To explore the accuracy and cost-effectiveness of three vision screening models among preschool children in rural China.
Vision screening was carried out among children aged 4-5 years in 65 preschools in two counties in Northwest China, using Crowded Single Lea Symbols to test visual acuity. Children were assigned randomly by school to one of three screening models: screening by teachers (15 schools, 1835 children), local optometrists (30 schools, 1718 children) or volunteers (20 schools, 2183 children). Children identifying ≥2 symbols incorrectly in either eye failed screening. Accuracy of screening was compared with screenings executed by experienced optometrists among 141 children selected randomly from the three screening models. Direct and indirect costs for each model were assessed. Costs to detect a true case failed screening were estimated.

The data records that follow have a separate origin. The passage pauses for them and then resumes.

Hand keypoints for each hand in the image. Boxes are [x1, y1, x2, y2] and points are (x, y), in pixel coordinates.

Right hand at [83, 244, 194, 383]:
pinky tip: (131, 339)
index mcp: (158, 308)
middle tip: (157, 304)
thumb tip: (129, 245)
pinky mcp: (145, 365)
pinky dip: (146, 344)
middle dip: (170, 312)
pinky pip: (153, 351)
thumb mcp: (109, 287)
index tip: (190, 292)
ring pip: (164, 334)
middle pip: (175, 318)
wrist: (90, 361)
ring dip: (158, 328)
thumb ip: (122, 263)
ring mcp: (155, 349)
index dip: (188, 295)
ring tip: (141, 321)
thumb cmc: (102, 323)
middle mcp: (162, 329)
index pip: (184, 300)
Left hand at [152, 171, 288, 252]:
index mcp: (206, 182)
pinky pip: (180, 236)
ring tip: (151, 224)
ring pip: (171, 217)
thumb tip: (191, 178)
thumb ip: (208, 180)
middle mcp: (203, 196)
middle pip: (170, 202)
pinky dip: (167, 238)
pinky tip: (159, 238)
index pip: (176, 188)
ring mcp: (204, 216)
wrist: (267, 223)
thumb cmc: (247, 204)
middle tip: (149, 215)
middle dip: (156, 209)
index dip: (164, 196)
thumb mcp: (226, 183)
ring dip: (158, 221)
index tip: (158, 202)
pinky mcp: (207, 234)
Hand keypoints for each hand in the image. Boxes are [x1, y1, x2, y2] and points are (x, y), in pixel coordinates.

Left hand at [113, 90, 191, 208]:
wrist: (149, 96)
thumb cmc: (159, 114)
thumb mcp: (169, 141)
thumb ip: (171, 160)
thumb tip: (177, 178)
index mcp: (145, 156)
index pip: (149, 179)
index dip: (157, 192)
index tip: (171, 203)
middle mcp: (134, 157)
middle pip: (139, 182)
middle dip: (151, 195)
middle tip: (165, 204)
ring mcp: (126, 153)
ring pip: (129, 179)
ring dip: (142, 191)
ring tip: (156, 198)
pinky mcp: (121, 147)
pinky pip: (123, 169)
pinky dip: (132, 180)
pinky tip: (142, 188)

The sensitivity for three models ranged from 76.9% to 87.5%, specificity from 84.9% to 86.7% and standardized positive predictive value from 83.7% to 85.7%. None differed significantly between models. The costs per case detected were $37.53, $59.14 and $52.19 for the teachers, local optometrists and volunteers. In producing the cost estimates for teacher screening and local optometrist screening models, we used a salary payment that was identical for both models (with the salary being equal to that of the optometrist). The teacher screening model was the most cost-effective.
Accuracy of screening by teachers, local optometrists and volunteers was the same in this setting, but the use of teachers was most cost-effective, reducing the cost per case detected by almost 40%.